§ **Problem requirements**:
Every line containing the word "show" must be pulled from the records.

§ **Dataset**:
=====
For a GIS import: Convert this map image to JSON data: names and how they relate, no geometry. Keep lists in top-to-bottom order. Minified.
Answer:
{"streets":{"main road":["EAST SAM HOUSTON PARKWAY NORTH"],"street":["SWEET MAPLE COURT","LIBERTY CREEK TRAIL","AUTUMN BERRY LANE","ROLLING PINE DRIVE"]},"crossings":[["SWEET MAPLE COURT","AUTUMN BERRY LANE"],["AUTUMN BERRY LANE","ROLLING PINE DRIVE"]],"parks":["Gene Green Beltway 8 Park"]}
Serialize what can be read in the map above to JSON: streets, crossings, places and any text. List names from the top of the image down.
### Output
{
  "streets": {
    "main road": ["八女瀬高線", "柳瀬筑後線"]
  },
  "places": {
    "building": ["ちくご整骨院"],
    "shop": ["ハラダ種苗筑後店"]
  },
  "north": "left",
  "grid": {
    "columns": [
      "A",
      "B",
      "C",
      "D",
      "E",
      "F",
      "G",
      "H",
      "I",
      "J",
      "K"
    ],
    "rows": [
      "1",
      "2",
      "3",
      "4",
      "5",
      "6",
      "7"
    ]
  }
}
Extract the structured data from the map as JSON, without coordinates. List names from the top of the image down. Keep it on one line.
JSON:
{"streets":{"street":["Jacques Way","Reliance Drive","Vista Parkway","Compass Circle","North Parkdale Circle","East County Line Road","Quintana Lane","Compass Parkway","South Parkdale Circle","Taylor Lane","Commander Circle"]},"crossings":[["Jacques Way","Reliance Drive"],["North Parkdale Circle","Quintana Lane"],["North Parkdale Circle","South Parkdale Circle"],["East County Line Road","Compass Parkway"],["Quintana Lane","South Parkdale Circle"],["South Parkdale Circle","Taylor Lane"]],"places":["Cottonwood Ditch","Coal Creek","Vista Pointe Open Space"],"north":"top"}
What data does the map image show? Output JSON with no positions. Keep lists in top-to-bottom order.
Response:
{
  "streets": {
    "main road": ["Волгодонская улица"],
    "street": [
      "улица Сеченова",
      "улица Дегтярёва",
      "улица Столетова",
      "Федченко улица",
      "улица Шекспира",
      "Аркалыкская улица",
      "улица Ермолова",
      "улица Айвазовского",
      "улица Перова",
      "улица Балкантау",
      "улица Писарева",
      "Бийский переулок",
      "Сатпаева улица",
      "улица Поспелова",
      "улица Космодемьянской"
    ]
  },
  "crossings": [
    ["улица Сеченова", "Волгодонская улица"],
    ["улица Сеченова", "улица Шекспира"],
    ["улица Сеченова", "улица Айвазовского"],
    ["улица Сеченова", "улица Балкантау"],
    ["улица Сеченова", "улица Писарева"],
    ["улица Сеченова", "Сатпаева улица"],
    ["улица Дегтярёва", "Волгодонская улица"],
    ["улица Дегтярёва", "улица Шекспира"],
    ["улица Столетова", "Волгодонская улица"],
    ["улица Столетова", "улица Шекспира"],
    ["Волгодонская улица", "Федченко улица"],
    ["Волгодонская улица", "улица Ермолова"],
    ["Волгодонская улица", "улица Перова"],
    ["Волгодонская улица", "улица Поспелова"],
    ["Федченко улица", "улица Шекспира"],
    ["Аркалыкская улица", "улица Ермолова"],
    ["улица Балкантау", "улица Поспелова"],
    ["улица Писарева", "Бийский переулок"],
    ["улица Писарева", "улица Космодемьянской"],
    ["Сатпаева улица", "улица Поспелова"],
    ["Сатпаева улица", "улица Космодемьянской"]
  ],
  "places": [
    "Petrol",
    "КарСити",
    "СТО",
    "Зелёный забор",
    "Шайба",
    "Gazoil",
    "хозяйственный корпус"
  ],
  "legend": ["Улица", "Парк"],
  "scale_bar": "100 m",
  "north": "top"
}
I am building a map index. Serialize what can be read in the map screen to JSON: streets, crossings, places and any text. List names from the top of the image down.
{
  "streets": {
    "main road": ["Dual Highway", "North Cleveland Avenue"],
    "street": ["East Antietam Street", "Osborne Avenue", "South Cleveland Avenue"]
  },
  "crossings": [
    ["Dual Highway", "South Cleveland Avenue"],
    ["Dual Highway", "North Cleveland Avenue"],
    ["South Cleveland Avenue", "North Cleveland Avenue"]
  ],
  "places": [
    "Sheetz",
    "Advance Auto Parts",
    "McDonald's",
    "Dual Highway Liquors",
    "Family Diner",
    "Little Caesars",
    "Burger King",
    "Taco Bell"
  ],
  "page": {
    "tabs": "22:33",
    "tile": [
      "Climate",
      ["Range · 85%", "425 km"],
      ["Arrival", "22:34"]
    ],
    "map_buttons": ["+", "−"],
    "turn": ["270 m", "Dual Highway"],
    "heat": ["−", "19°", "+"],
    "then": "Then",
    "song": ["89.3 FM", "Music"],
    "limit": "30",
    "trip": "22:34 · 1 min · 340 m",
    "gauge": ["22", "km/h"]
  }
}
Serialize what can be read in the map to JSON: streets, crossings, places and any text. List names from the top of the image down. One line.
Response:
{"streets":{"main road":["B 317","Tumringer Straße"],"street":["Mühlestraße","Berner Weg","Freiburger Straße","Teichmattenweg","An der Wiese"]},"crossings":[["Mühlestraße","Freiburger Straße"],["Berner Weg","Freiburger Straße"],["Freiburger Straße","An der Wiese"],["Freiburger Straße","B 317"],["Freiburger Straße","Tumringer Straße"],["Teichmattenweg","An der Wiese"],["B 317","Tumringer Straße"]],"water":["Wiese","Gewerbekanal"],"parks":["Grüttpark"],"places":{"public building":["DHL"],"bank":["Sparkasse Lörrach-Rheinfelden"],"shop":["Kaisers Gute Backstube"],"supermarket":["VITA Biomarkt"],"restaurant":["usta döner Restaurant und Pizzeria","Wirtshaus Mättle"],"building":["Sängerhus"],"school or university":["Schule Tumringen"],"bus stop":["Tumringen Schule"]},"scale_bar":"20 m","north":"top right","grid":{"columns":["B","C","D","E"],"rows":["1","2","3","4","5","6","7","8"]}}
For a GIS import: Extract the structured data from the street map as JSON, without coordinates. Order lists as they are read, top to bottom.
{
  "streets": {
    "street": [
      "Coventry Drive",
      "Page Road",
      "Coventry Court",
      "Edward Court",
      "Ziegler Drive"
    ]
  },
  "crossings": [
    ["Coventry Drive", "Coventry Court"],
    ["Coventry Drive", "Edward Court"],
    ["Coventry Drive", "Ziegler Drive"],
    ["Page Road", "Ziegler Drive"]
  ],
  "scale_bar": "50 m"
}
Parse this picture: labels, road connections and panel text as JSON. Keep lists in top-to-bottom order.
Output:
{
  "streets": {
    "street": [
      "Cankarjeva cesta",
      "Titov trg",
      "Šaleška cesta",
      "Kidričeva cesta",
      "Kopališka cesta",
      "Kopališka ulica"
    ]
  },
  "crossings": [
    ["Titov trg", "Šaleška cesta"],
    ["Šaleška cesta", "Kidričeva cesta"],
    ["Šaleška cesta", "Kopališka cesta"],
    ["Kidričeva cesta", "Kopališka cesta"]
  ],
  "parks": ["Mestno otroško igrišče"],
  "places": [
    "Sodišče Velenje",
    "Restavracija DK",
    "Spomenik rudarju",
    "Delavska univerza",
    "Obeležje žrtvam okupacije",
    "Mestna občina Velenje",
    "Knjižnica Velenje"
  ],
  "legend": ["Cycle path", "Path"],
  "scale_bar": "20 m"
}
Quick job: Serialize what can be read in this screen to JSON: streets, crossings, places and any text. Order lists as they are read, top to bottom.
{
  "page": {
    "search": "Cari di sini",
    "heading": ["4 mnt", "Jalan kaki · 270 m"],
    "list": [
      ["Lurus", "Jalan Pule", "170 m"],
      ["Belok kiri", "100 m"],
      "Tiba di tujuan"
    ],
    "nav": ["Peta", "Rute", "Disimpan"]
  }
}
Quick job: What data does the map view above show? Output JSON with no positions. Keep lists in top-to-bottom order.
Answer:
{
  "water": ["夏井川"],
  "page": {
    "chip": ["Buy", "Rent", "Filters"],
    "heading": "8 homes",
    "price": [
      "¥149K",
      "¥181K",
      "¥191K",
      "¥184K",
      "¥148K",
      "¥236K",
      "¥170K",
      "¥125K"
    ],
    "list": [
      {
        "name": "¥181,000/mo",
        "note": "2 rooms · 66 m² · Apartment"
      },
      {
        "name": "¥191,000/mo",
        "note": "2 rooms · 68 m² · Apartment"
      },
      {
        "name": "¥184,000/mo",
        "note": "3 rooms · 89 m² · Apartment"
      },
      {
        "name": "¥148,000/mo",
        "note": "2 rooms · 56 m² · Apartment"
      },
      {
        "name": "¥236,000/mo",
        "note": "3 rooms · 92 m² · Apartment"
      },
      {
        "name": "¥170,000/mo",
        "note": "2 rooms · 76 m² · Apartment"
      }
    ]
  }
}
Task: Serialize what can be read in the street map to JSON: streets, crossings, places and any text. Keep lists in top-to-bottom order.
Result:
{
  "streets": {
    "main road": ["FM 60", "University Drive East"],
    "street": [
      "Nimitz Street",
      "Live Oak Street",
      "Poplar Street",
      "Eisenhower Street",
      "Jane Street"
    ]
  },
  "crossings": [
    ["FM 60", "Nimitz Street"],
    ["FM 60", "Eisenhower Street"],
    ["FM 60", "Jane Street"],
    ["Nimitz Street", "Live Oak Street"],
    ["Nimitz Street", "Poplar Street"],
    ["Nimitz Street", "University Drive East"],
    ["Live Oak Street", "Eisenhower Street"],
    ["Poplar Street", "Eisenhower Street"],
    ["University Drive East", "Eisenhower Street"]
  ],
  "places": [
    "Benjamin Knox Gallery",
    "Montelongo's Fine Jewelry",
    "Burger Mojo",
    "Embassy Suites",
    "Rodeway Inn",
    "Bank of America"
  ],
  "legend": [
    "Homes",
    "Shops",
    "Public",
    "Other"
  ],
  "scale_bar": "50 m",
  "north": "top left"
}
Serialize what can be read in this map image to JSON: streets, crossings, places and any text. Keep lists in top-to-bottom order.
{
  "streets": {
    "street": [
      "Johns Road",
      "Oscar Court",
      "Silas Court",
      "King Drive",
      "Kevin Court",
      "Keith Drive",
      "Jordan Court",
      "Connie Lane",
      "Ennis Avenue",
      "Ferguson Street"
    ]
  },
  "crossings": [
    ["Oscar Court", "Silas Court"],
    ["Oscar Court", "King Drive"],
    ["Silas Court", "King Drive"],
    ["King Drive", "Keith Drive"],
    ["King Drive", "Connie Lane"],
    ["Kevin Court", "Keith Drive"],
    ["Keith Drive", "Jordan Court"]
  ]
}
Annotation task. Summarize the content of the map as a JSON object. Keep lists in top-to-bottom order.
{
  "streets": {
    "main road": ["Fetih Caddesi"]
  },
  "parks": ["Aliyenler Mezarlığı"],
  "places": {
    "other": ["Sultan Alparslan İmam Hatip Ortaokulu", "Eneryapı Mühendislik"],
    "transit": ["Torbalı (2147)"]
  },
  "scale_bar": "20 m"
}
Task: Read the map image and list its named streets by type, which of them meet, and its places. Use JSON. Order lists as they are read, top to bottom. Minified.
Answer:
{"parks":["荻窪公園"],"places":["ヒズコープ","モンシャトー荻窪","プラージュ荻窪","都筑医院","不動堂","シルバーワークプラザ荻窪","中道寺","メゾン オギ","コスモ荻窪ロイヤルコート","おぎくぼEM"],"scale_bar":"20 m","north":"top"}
=====
§ **Output**:
What data does the map image show? Output JSON with no positions. Keep lists in top-to-bottom order.
Quick job: What data does the map view above show? Output JSON with no positions. Keep lists in top-to-bottom order.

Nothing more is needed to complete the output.